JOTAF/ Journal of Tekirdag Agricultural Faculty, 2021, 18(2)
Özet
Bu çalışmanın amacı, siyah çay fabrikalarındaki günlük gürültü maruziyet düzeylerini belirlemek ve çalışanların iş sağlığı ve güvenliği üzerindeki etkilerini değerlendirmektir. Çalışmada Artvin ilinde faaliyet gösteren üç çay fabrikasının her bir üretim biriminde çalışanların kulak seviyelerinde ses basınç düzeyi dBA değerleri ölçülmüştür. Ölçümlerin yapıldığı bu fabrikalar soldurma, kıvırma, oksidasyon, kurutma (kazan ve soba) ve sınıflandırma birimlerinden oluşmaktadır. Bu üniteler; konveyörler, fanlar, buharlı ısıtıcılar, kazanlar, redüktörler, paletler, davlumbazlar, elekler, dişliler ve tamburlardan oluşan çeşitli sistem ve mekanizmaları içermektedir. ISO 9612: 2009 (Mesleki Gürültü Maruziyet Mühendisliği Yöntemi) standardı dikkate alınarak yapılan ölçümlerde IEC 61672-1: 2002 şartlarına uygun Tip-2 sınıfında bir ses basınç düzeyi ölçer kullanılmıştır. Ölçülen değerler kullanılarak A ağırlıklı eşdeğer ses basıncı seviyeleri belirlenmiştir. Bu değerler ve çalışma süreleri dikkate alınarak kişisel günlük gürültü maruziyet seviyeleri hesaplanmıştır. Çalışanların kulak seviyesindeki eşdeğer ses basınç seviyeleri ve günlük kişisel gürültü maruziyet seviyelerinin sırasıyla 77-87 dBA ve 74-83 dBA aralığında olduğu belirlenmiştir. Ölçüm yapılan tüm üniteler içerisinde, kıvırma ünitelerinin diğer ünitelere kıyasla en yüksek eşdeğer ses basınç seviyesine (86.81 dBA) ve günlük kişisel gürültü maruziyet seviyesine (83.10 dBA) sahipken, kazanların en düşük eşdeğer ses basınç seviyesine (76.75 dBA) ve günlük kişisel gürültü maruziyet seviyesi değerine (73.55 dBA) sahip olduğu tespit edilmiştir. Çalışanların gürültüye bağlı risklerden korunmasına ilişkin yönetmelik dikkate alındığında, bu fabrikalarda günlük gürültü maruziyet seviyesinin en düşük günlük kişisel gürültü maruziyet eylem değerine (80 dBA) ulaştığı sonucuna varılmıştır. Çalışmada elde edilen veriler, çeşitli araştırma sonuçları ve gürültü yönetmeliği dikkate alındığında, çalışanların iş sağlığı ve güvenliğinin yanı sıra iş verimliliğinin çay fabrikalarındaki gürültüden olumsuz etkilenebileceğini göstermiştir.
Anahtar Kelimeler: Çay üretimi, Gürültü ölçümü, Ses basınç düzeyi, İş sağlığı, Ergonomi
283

## [Work instructions]
Write the records out once more. Change nothing.

## [Answer space]
JOTAF/ Journal of Tekirdag Agricultural Faculty, 2021, 18(2)
Özet
Bu çalışmanın amacı, siyah çay fabrikalarındaki günlük gürültü maruziyet düzeylerini belirlemek ve çalışanların iş sağlığı ve güvenliği üzerindeki etkilerini değerlendirmektir. Çalışmada Artvin ilinde faaliyet gösteren üç çay fabrikasının her bir üretim biriminde çalışanların kulak seviyelerinde ses basınç düzeyi dBA değerleri ölçülmüştür. Ölçümlerin yapıldığı bu fabrikalar soldurma, kıvırma, oksidasyon, kurutma (kazan ve soba) ve sınıflandırma birimlerinden oluşmaktadır. Bu üniteler; konveyörler, fanlar, buharlı ısıtıcılar, kazanlar, redüktörler, paletler, davlumbazlar, elekler, dişliler ve tamburlardan oluşan çeşitli sistem ve mekanizmaları içermektedir. ISO 9612: 2009 (Mesleki Gürültü Maruziyet Mühendisliği Yöntemi) standardı dikkate alınarak yapılan ölçümlerde IEC 61672-1: 2002 şartlarına uygun Tip-2 sınıfında bir ses basınç düzeyi ölçer kullanılmıştır. Ölçülen değerler kullanılarak A ağırlıklı eşdeğer ses basıncı seviyeleri belirlenmiştir. Bu değerler ve çalışma süreleri dikkate alınarak kişisel günlük gürültü maruziyet seviyeleri hesaplanmıştır. Çalışanların kulak seviyesindeki eşdeğer ses basınç seviyeleri ve günlük kişisel gürültü maruziyet seviyelerinin sırasıyla 77-87 dBA ve 74-83 dBA aralığında olduğu belirlenmiştir. Ölçüm yapılan tüm üniteler içerisinde, kıvırma ünitelerinin diğer ünitelere kıyasla en yüksek eşdeğer ses basınç seviyesine (86.81 dBA) ve günlük kişisel gürültü maruziyet seviyesine (83.10 dBA) sahipken, kazanların en düşük eşdeğer ses basınç seviyesine (76.75 dBA) ve günlük kişisel gürültü maruziyet seviyesi değerine (73.55 dBA) sahip olduğu tespit edilmiştir. Çalışanların gürültüye bağlı risklerden korunmasına ilişkin yönetmelik dikkate alındığında, bu fabrikalarda günlük gürültü maruziyet seviyesinin en düşük günlük kişisel gürültü maruziyet eylem değerine (80 dBA) ulaştığı sonucuna varılmıştır. Çalışmada elde edilen veriler, çeşitli araştırma sonuçları ve gürültü yönetmeliği dikkate alındığında, çalışanların iş sağlığı ve güvenliğinin yanı sıra iş verimliliğinin çay fabrikalarındaki gürültüden olumsuz etkilenebileceğini göstermiştir.
Anahtar Kelimeler: Çay üretimi, Gürültü ölçümü, Ses basınç düzeyi, İş sağlığı, Ergonomi
283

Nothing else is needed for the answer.